Task goal: State how many lines in the following entries hold the word "pinky". The reply is that number only.

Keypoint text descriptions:
┄┄┄┄┄┄

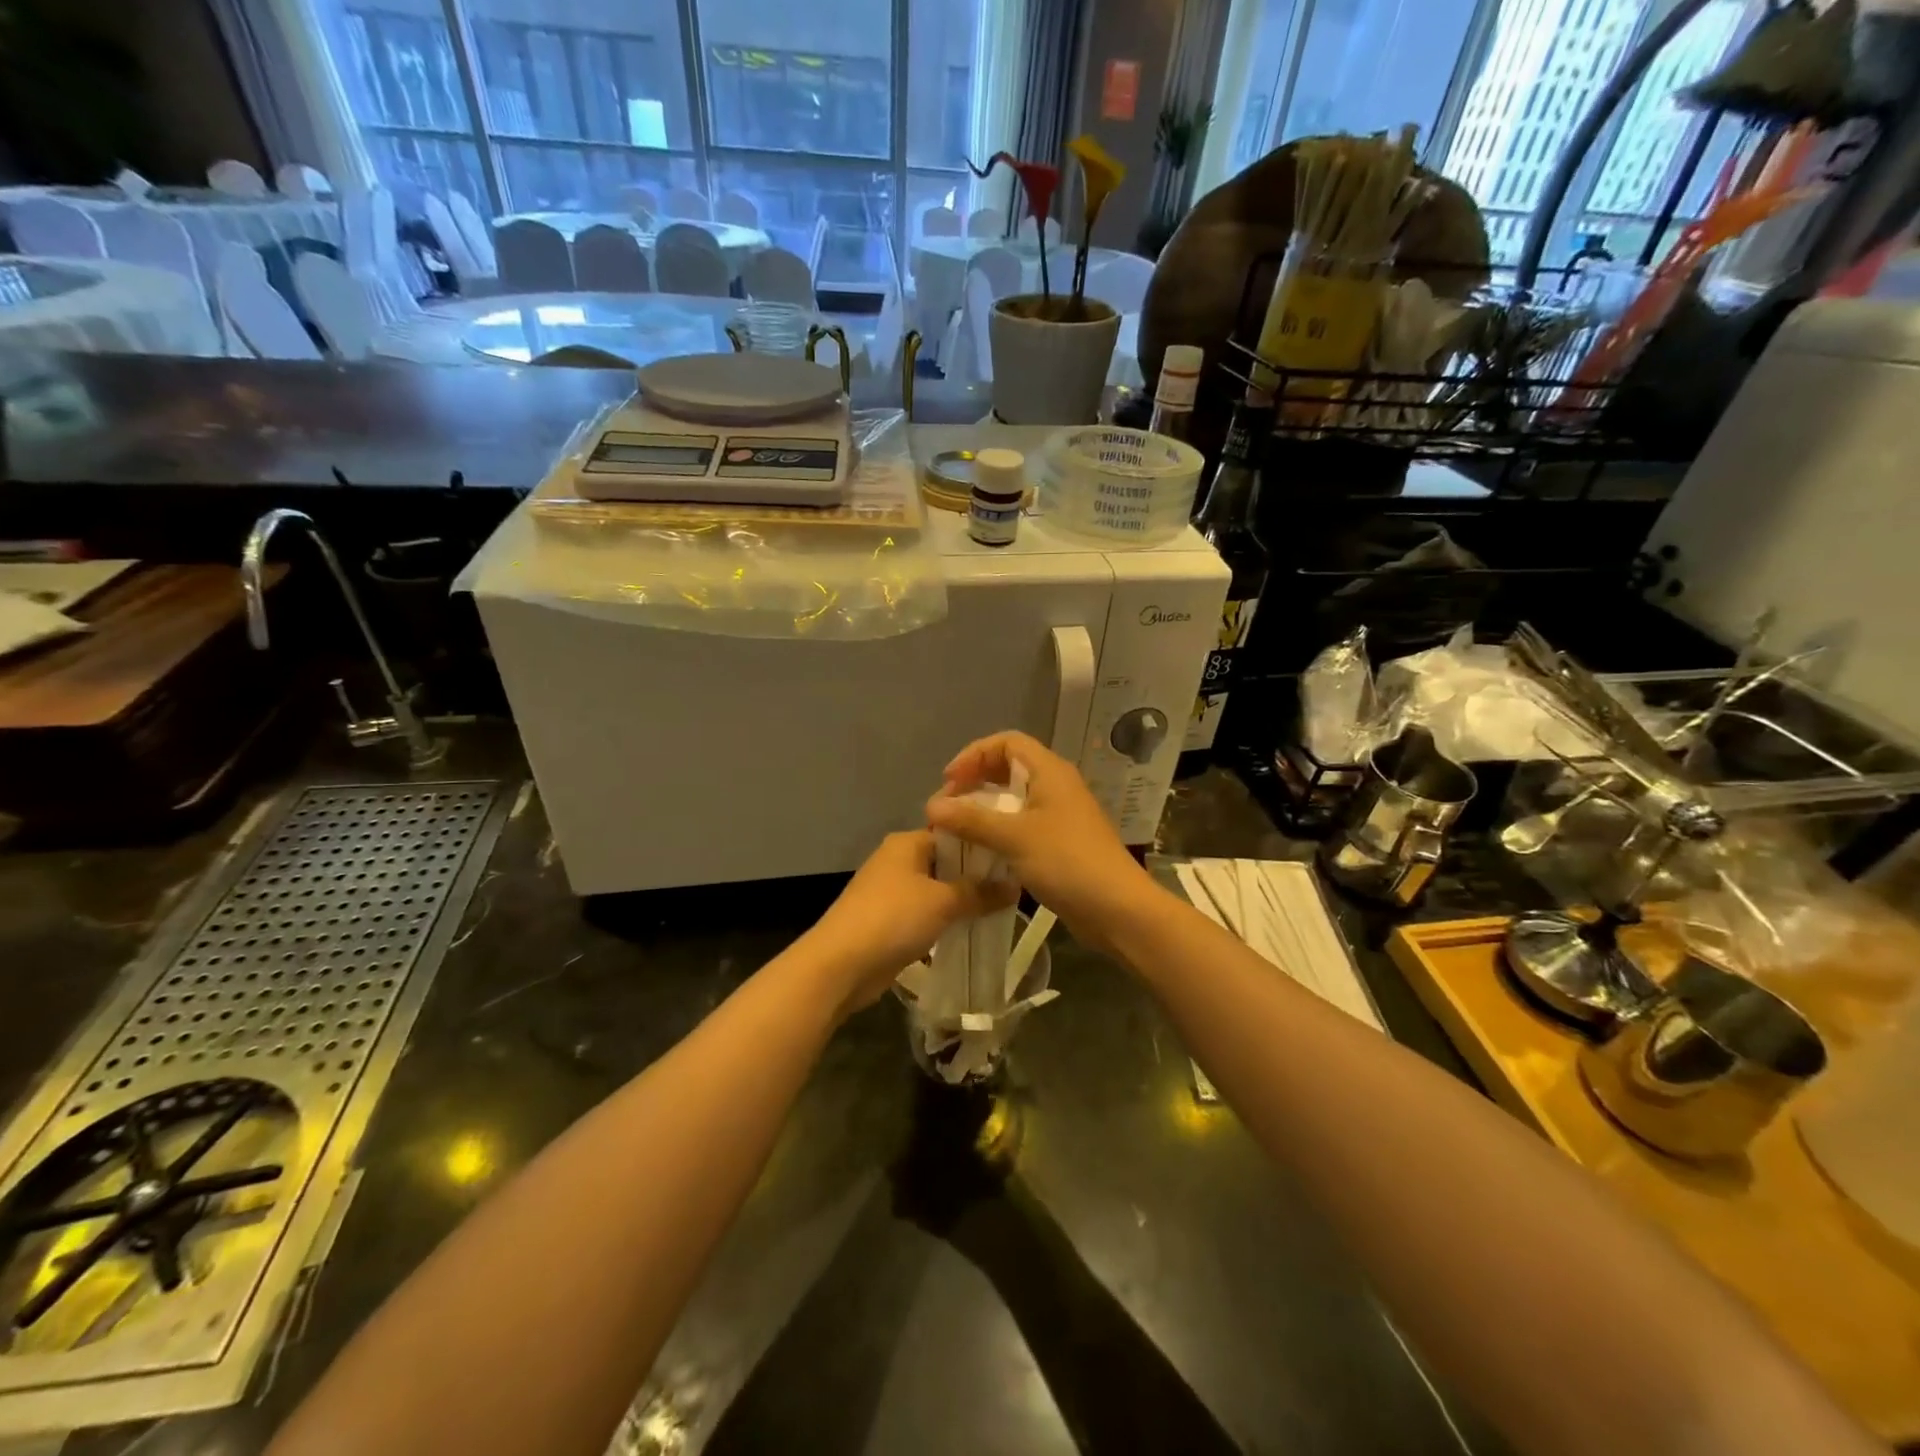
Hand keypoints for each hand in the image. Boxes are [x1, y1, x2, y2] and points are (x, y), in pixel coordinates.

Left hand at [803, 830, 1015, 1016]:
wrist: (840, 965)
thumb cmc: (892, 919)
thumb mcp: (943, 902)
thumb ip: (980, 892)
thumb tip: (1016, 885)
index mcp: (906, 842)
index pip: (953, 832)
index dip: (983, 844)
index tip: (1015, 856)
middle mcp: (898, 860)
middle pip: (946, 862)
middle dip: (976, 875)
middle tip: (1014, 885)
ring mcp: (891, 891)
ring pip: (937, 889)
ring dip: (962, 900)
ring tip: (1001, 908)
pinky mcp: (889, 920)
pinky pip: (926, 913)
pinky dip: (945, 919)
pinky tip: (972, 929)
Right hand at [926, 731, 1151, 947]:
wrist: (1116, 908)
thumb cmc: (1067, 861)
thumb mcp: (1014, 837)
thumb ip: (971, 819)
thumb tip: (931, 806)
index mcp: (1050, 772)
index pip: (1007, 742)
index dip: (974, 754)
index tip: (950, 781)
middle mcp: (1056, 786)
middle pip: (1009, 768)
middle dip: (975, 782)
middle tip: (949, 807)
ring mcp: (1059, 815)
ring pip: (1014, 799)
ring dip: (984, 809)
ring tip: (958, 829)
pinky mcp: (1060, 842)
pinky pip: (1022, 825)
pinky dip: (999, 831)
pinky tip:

┄┄┄┄┄┄

The answer: 8